---- TRECHO SELECIONADO

Sendo assim, o fundo deverá identificar em seu regulamento a qual dessas duas categorias pertence. No caso dos fundos IS, a carteira deve ter objetivo 100% sustentável. Por outro lado, as instituições com uma menor exposição a investimentos deste segmento deverão se enquadrar na categoria “fundos que integram questões ESG”.

Ainda em novembro de 2023 a ANBIMA prorrogou a entrada em vigor dessas regras para 28 de junho de 2024.

Normas de Certificação das Atividades Relacionadas

Outra novidade disposta no documento em audiência pública é a incorporação das normas de certificação das atividades relacionadas, ou seja, a Certificação ANBIMA de Fundamentos em Gestão (CFG), a Certificação de Gestores ANBIMA (CGA) e a Certificação de Gestores ANBIMA para Fundos Estruturados (CGE).

--------
---- LISTAGEM EXIBIDA

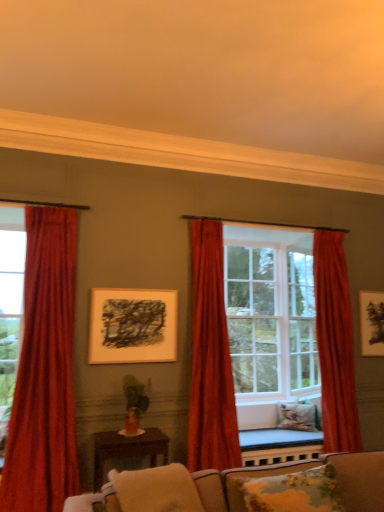
Question: Considering the relative sizes of velvet red curtain at center, which is counted as the second curtain, starting from the left, and fluffy beige pillow at lower center, which ranks as the third pillow in back-to-front order, in the image provided, is velvet red curtain at center, which is counted as the second curtain, starting from the left, smaller than fluffy beige pillow at lower center, which ranks as the third pillow in back-to-front order,?

Choices:
 (A) no
 (B) yes

Answer: (A)

Question: Does velvet red curtain at center, positioned as the second curtain in right-to-left order, contain fluffy beige pillow at lower center, positioned as the first pillow in front-to-back order?

Choices:
 (A) no
 (B) yes

Answer: (A)

Question: From the image's perspective, would you say velvet red curtain at center, which is counted as the second curtain, starting from the left, is shown under fluffy beige pillow at lower center, positioned as the first pillow in front-to-back order?

Choices:
 (A) yes
 (B) no

Answer: (B)

Question: Does velvet red curtain at center, which is counted as the second curtain, starting from the left, have a lesser width compared to fluffy beige pillow at lower center, marked as the third pillow in a right-to-left arrangement?

Choices:
 (A) no
 (B) yes

Answer: (B)

Question: Does velvet red curtain at center, which is counted as the second curtain, starting from the left, lie behind fluffy beige pillow at lower center, marked as the third pillow in a right-to-left arrangement?

Choices:
 (A) yes
 (B) no

Answer: (A)

Question: Is velvet red curtain at center, positioned as the second curtain in right-to-left order, not within fluffy beige pillow at lower center, marked as the third pillow in a right-to-left arrangement?

Choices:
 (A) yes
 (B) no

Answer: (A)

Question: Can you confirm if matte black picture frame at upper right, the 2th picture frame viewed from the front, is thinner than clear glass window at center?

Choices:
 (A) no
 (B) yes

Answer: (B)

Question: From the image's perspective, is matte black picture frame at upper right, the 2th picture frame viewed from the front, on clear glass window at center?

Choices:
 (A) no
 (B) yes

Answer: (B)

Question: Does matte black picture frame at upper right, the 2th picture frame viewed from the front, have a greater width compared to clear glass window at center?

Choices:
 (A) no
 (B) yes

Answer: (A)

Question: From a real-world perspective, is matte black picture frame at upper right, the 2th picture frame viewed from the front, located higher than clear glass window at center?

Choices:
 (A) yes
 (B) no

Answer: (A)

Question: Is matte black picture frame at upper right, marked as the first picture frame in a back-to-front arrangement, not near clear glass window at center?

Choices:
 (A) no
 (B) yes

Answer: (B)

Question: From a real-world perspective, is matte black picture frame at upper right, marked as the first picture frame in a back-to-front arrangement, located beneath clear glass window at center?

Choices:
 (A) no
 (B) yes

Answer: (A)

Question: Does brown wooden table at center have a greater height compared to clear glass door at center, which appears as the 1th glass door when viewed from the right?

Choices:
 (A) no
 (B) yes

Answer: (A)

--------

◆ DESCRIÇÃO DO EXERCÍCIO:
De acordo com o trecho selecionado, por que algumas instituições deverão se enquadrar na categoria “fundos que integram questões ESG”? Responda em uma a três frases.

◆ RESPOSTA FINAL:
Essas instituições deverão se enquadrar nessa categoria porque têm uma menor exposição a investimentos desse segmento. Já nos fundos IS, a carteira deve ter objetivo 100% sustentável.